■ Exercise requirements ■
Return every line in the data below that contains the string "stricto".

■ Dataset ■
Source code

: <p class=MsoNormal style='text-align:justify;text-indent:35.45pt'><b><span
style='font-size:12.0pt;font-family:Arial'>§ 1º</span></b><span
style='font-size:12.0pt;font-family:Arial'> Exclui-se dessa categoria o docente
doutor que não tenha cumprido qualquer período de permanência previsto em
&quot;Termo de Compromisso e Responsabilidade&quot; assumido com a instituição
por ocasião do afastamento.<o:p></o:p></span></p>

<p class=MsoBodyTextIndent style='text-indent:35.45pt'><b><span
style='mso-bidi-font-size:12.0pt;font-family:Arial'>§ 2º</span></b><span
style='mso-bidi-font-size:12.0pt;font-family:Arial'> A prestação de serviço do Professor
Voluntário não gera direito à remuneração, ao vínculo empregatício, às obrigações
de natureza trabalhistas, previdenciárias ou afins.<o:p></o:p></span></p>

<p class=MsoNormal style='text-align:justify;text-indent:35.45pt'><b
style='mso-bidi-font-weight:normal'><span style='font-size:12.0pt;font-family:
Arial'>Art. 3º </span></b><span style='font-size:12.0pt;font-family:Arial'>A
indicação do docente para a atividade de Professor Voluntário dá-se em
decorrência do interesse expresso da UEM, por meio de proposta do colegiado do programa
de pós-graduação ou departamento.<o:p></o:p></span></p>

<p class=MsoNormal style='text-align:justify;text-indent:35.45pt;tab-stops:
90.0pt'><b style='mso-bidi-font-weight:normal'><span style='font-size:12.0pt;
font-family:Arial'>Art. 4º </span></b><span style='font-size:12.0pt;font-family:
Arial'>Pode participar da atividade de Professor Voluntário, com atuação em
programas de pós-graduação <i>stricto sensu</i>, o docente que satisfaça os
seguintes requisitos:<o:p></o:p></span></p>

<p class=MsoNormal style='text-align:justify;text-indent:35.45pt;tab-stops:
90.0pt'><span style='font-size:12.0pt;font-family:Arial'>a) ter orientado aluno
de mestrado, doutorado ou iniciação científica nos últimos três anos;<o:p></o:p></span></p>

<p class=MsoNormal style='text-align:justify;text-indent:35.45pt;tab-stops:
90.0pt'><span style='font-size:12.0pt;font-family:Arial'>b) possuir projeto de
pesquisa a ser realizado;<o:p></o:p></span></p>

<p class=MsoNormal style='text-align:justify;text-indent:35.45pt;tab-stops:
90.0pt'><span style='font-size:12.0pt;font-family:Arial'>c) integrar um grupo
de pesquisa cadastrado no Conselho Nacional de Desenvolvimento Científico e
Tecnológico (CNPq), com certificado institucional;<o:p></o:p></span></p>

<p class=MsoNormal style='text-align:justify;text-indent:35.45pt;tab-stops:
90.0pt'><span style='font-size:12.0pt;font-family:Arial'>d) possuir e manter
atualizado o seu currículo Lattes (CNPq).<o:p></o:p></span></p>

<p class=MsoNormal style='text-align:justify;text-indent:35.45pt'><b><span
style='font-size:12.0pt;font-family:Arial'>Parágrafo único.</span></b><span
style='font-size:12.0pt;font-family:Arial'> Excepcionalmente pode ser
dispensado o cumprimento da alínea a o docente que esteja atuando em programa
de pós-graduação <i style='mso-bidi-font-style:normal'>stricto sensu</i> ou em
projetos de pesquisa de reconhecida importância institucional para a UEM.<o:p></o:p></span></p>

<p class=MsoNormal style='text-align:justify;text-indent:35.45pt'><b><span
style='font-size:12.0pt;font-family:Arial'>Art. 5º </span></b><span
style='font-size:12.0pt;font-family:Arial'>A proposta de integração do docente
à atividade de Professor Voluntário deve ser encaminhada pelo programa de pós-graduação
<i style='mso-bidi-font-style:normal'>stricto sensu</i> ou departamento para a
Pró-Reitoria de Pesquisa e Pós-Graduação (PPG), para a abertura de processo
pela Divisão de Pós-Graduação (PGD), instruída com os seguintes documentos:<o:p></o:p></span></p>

■ Result of this task ■
programas de pós-graduação <i>stricto sensu</i>, o docente que satisfaça os
de pós-graduação <i style='mso-bidi-font-style:normal'>stricto sensu</i> ou em
<i style='mso-bidi-font-style:normal'>stricto sensu</i> ou departamento para a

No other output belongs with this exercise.